I bring you up to last year now. Last March I suffered a lot of chest infections because I’d been on a lot of immune suppressant drugs to calm down my GVHD. I wasn’t getting better after large doses of antibiotics. And then it was again my husband (he’s saved my life a couple of times actually), when I went to bed that night sweating and talking gibberish, who took me into hospital, and they hooked me onto monitors and found I had sepsis. I had to stay there for about two weeks and it was absolutely terrible; I didn’t know whether I was going to live or die. On each occasion I have thought my time is not up yet. And when it is up, I think I’ll know. I’ve had a couple of rough incidences along the way.
After recovering, I went back to my own hospital and was put on a maintenance dose of antibiotics. My oncologist worked together with him and decided I couldn’t go through another bout of that. I now have extracorporeal photochemotherapy (ECP) every two weeks in Bristol Royal Infirmary, which involves putting me on a machine and taking blood out and then exposing the white blood cells to UV light, in the hope to sort out the GVHD reaction and therefore get me off the immunosuppressant drugs. The doctor has been quite pleased with my progress and has put me down to once a month. What was 90g in morning and evening is now down to 70/80, which is a big improvement and is gradually getting better.

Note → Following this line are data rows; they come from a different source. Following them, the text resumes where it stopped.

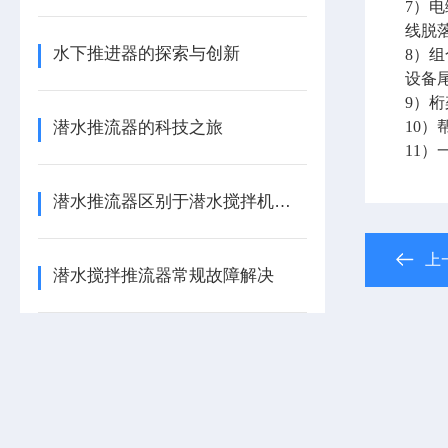
7）
线脱
水下推进器的探索与创新
8）
设备
9）
潜水推流器的科技之旅
10
11
潜水推流器区别于潜水搅拌机的侧重点
上
潜水搅拌推流器常规故障解决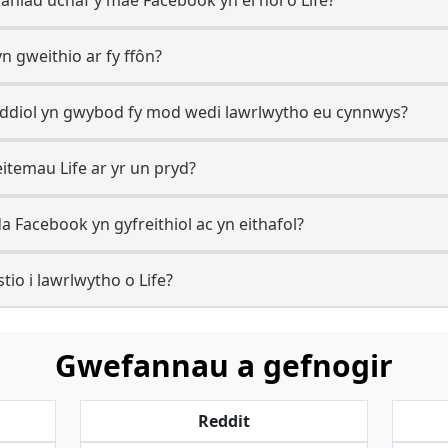
yn gweithio ar fy ffôn?
eiddiol yn gwybod fy mod wedi lawrlwytho eu cynnwys?
eitemau Life ar yr un pryd?
a Facebook yn gyfreithiol ac yn eithafol?
io i lawrlwytho o Life?
Gwefannau a gefnogir
Reddit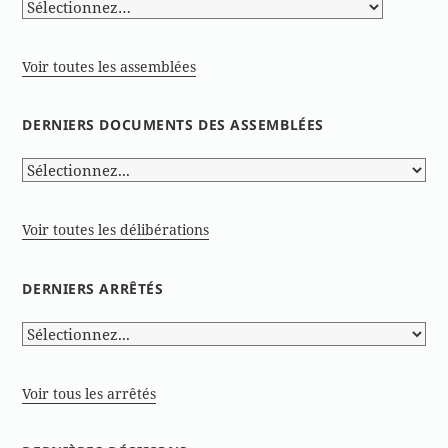
Voir toutes les assemblées
DERNIERS DOCUMENTS DES ASSEMBLÉES
Voir toutes les délibérations
DERNIERS ARRÊTÉS
Voir tous les arrêtés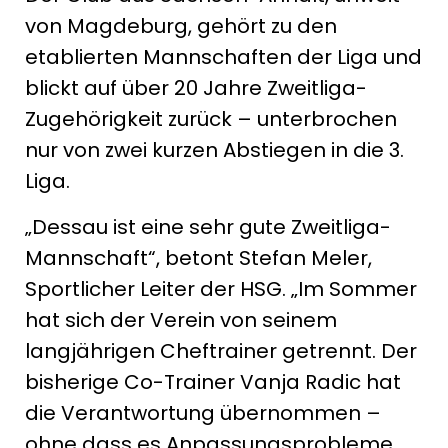
von Magdeburg, gehört zu den
etablierten Mannschaften der Liga und
blickt auf über 20 Jahre Zweitliga-
Zugehörigkeit zurück – unterbrochen
nur von zwei kurzen Abstiegen in die 3.
Liga.
„Dessau ist eine sehr gute Zweitliga-
Mannschaft“, betont Stefan Meler,
Sportlicher Leiter der HSG. „Im Sommer
hat sich der Verein von seinem
langjährigen Cheftrainer getrennt. Der
bisherige Co-Trainer Vanja Radic hat
die Verantwortung übernommen –
ohne dass es Anpassungsprobleme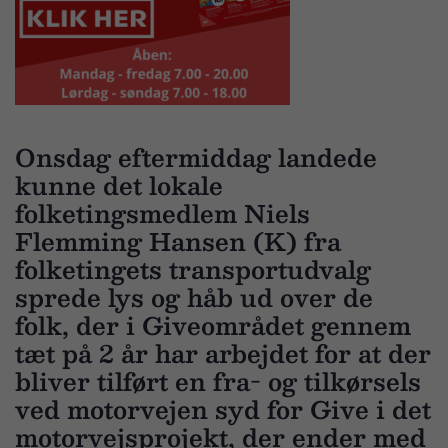
Onsdag eftermiddag landede
kunne det lokale
folketingsmedlem Niels
Flemming Hansen (K) fra
folketingets transportudvalg
sprede lys og håb ud over de
folk, der i Giveområdet gennem
tæt på 2 år har arbejdet for at der
bliver tilført en fra- og tilkørsels
ved motorvejen syd for Give i det
motorvejsprojekt, der ender med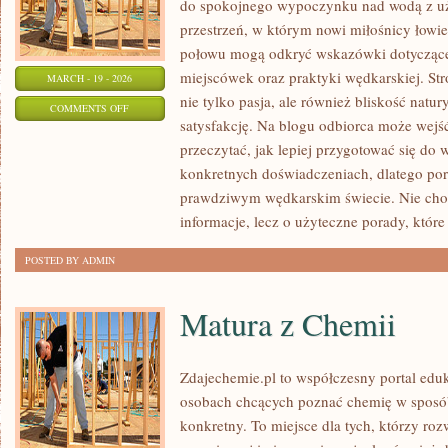
do spokojnego wypoczynku nad wodą z uż
przestrzeń, w którym nowi miłośnicy łowi
połowu mogą odkryć wskazówki dotyczące
miejscówek oraz praktyki wędkarskiej. Str
MARCH - 19 - 2026
nie tylko pasja, ale również bliskość natu
ON
COMMENTS OFF
satysfakcję. Na blogu odbiorca może wejść 
ZAWODY
przeczytać, jak lepiej przygotować się do 
I
konkretnych doświadczeniach, dlatego por
WYDARZENIA
prawdziwym wędkarskim świecie. Nie chod
informacje, lecz o użyteczne porady, któr
POSTED BY ADMIN
Matura z Chemii
Zdajechemie.pl to współczesny portal eduk
osobach chcących poznać chemię w sposób
konkretny. To miejsce dla tych, którzy roz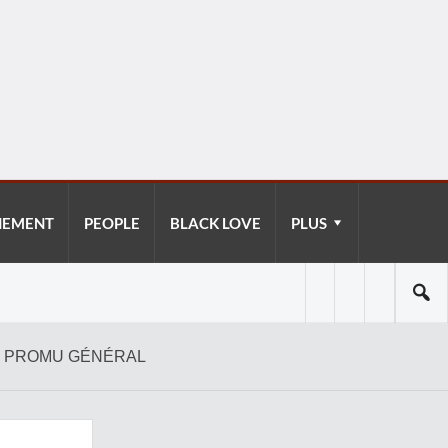
NEMENT
PEOPLE
BLACK LOVE
PLUS
LE PROMU GÉNÉRAL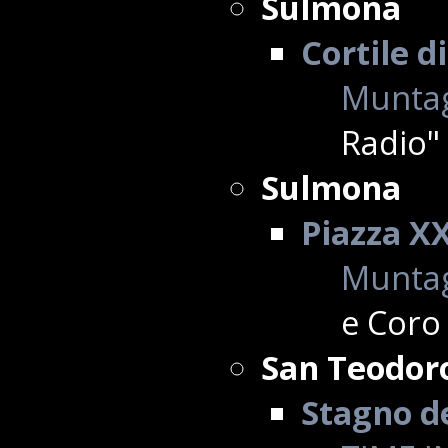
Sulmona
Cortile d
Muntag
Radio"
Sulmona
Piazza X
Muntag
e Coro
San Teodor
Stagno d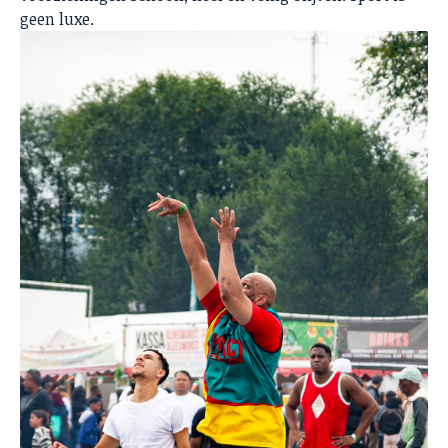
geen luxe.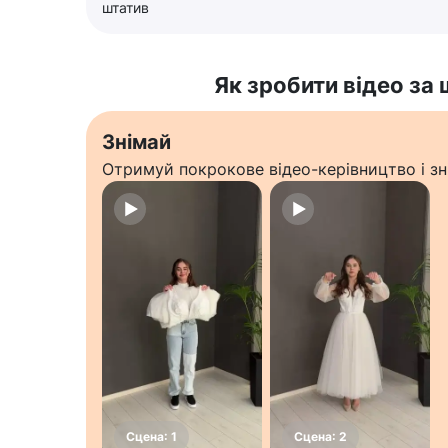
штатив
Як зробити відео за
Знімай
Отримуй покрокове відео-керівництво і зн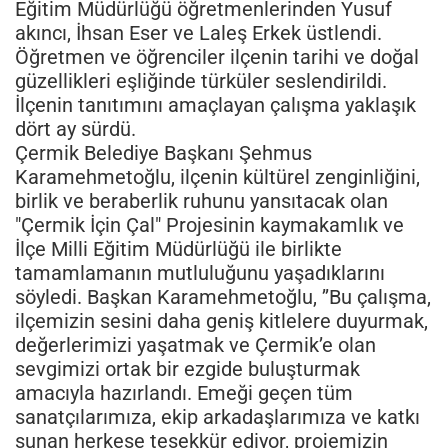
Eğitim Müdürlüğü öğretmenlerinden Yusuf
akıncı, İhsan Eser ve Laleş Erkek üstlendi.
Öğretmen ve öğrenciler ilçenin tarihi ve doğal
güzellikleri eşliğinde türküler seslendirildi.
İlçenin tanıtımını amaçlayan çalışma yaklaşık
dört ay sürdü.
Çermik Belediye Başkanı Şehmus
Karamehmetoğlu, ilçenin kültürel zenginliğini,
birlik ve beraberlik ruhunu yansıtacak olan
"Çermik İçin Çal" Projesinin kaymakamlık ve
İlçe Milli Eğitim Müdürlüğü ile birlikte
tamamlamanın mutluluğunu yaşadıklarını
söyledi. Başkan Karamehmetoğlu, ’’Bu çalışma,
ilçemizin sesini daha geniş kitlelere duyurmak,
değerlerimizi yaşatmak ve Çermik’e olan
sevgimizi ortak bir ezgide buluşturmak
amacıyla hazırlandı. Emeği geçen tüm
sanatçılarımıza, ekip arkadaşlarımıza ve katkı
sunan herkese teşekkür ediyor, projemizin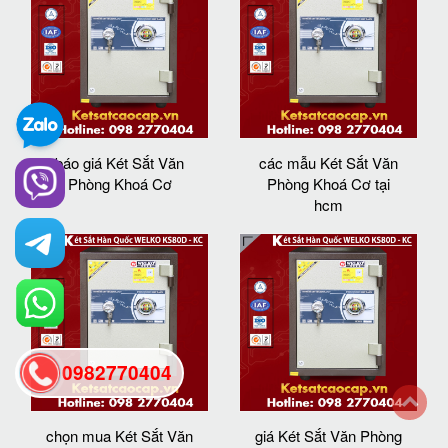
báo giá Két Sắt Văn
các mẫu Két Sắt Văn
Phòng Khoá Cơ
Phòng Khoá Cơ tại
hcm
0982770404
back
chọn mua Két Sắt Văn
giá Két Sắt Văn Phòng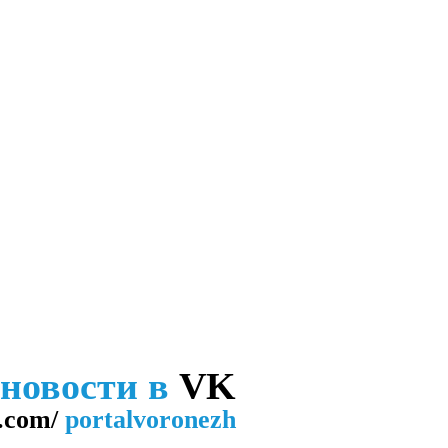
 новости в
VK
.com/
portalvoronezh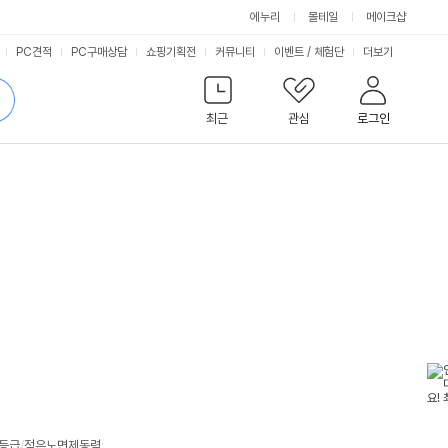
에누리
몰테일
메이크샵
서
PC견적
PC구매상담
쇼핑기획전
커뮤니티
이벤트
/
체험단
더보기
비
검
색
최근
관심
로그인
스
등급
/
젖은노면제동력
: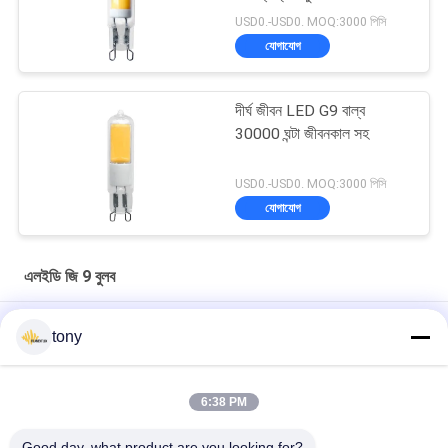
USD0.-USD0. MOQ:3000 পিসি
যোগাযোগ
দীর্ঘ জীবন LED G9 বাল্ব
30000 ঘন্টা জীবনকাল সহ
USD0.-USD0. MOQ:3000 পিসি
যোগাযোগ
এলইডি জি 9 বুলব
ইনডোর লাইটিংস সম্পূর্ণ গ্লাস 13.3 মিমি 2 ডাব্লু 120 এলএম / ডাব্লু 2700 কে এলইডি
tony
জি 9 বুলব B
3000 কে 130 এলএম / ডব্লু 2.5 ডব্লু 12 ভি জি 9 এলইডি ক্যাপসুলের ডিম্মেবল বাল্ব
6:38 PM
নীলা সাবস্ট্রেট আইপি 44 115 এলএম / ডব্লু 10 ডাব্লু মোমবাতি ক্যাপসুল এলইডি জি 9
Good day, what product are you looking for?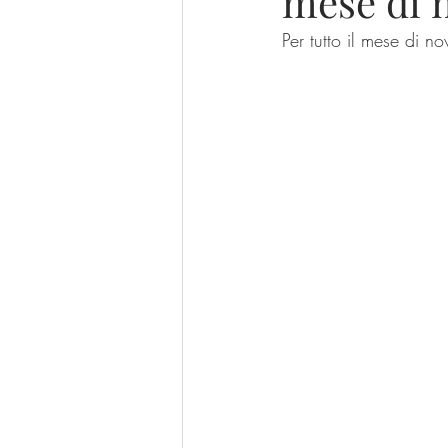
mese di 
Per tutto il mese di 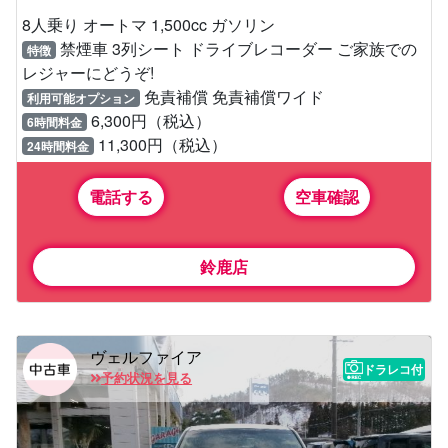
8人乗り オートマ 1,500cc ガソリン
禁煙車 3列シート ドライブレコーダー ご家族での
特徴
レジャーにどうぞ!
免責補償 免責補償ワイド
利用可能オプション
6,300円（税込）
6時間料金
11,300円（税込）
24時間料金
電話する
空車確認
鈴鹿店
ヴェルファイア
ドラレコ付
予約状況を見る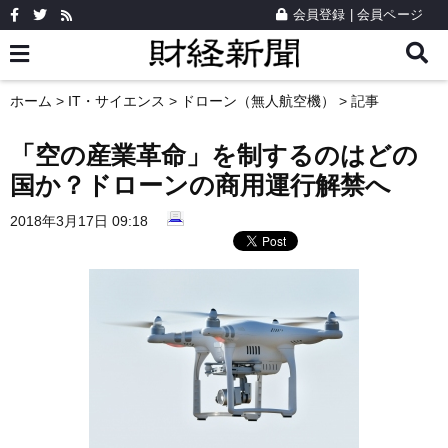
会員登録
|
会員ページ
ホーム
>
IT・サイエンス
>
ドローン（無人航空機）
> 記事
「空の産業革命」を制するのはどの
国か？ドローンの商用運行解禁へ
2018年3月17日 09:18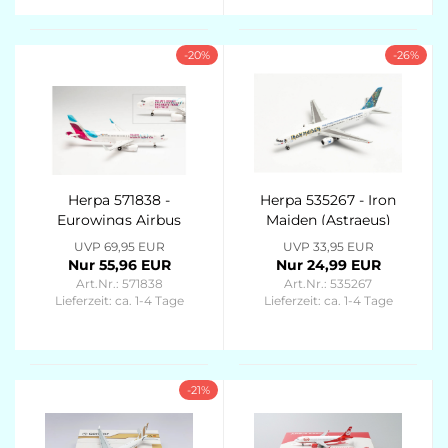
-20%
-26%
Herpa 571838 -
Herpa 535267 - Iron
Eurowings Airbus
Maiden (Astraeus)
A320 “Teamflieger” -
Boeing 757-200 “Ed
UVP 69,95 EUR
UVP 33,95 EUR
D-AIZS
Force One” - The
Nur 55,96 EUR
Nur 24,99 EUR
Final Frontier World
Art.Nr.: 571838
Art.Nr.: 535267
Tour 2011 – G-STRX
Lieferzeit:
ca. 1-4 Tage
Lieferzeit:
ca. 1-4 Tage
-21%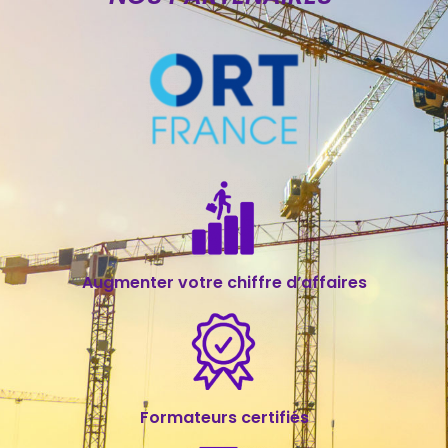
Augmenter votre chiffre d’affaires
Formateurs certifiés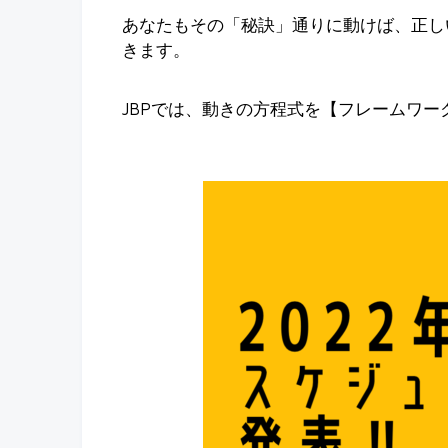
あなたもその「秘訣」通りに動けば、正し
きます。
JBPでは、動きの方程式を【フレームワ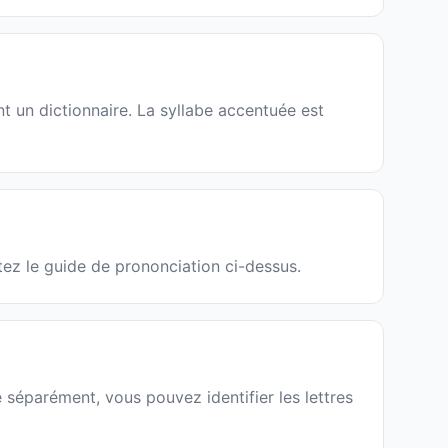
t un dictionnaire. La syllabe accentuée est
tez le guide de prononciation ci-dessus.
 séparément, vous pouvez identifier les lettres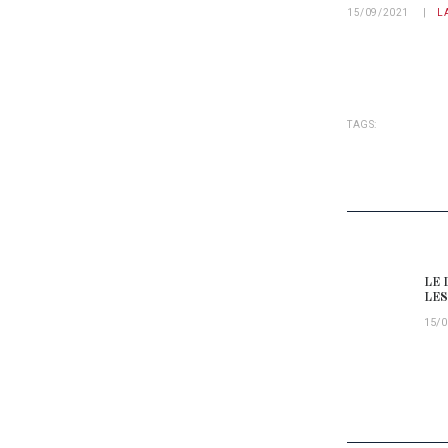
15/09/2021
L
TAGS:
NAVIG
LE 
Prev
LES
15/0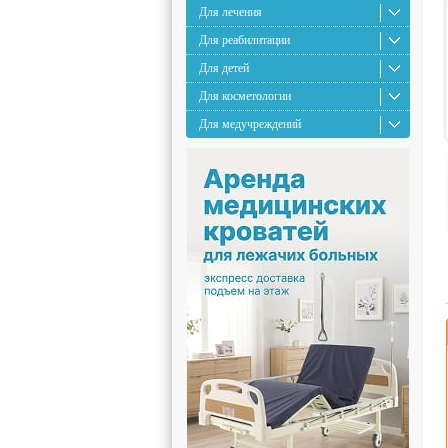
Для лечения
Для реабилитации
Для детей
Для косметологии
Для медучреждений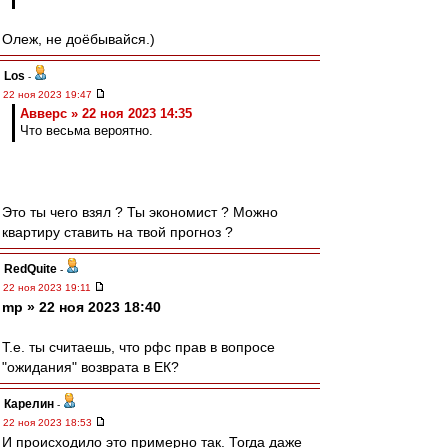
Олеж, не доёбывайся.)
Los
-
22 ноя 2023 19:47
Авверс » 22 ноя 2023 14:35
Что весьма вероятно.
Это ты чего взял ? Ты экономист ? Можно
квартиру ставить на твой прогноз ?
RedQuite
-
22 ноя 2023 19:11
mp » 22 ноя 2023 18:40
Т.е. ты считаешь, что рфс прав в вопросе
"ожидания" возврата в ЕК?
Карелин
-
22 ноя 2023 18:53
И происходило это примерно так. Тогда даже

I also don’t go abroad much for obvious reasons. My husband normally books a holiday home and we can take our dogs with us. I’ve got to be careful going out because I can pick up infections. I think when I’m out with people who don’t know me, that’s when I’m at my happiest. When I go into Bristol Hospital for my ECP, I’m happy then because I’m meeting people who are in the same situation as me and understand exactly what I need. I don’t want pity or to be felt sorry for. There is still a stigma around cancer in general. People don’t know what to say to you. It’s not that they are trying to be nasty or anything, they are more scared than us. But ignoring us is probably the worst thing you can do. Friends become strangers and strangers become friends. I’m still the same person, but they don’t see me as that same person anymore. Instead, they see me as some fragile person, and I’m so very not that.
All this time that has passed, I’m lucky to be alive. I saw my daughter get married in 2015. She has now got a lovely baby and I’ve also got another little granddaughter from my son. I don’t really need anything else or anybody else, I’ve got my own family, my husband, my children and my grandchildren and they are the ones that support me totally. I am so happy and grateful to be alive today and see the things I thought I wouldn’t get a chance to see.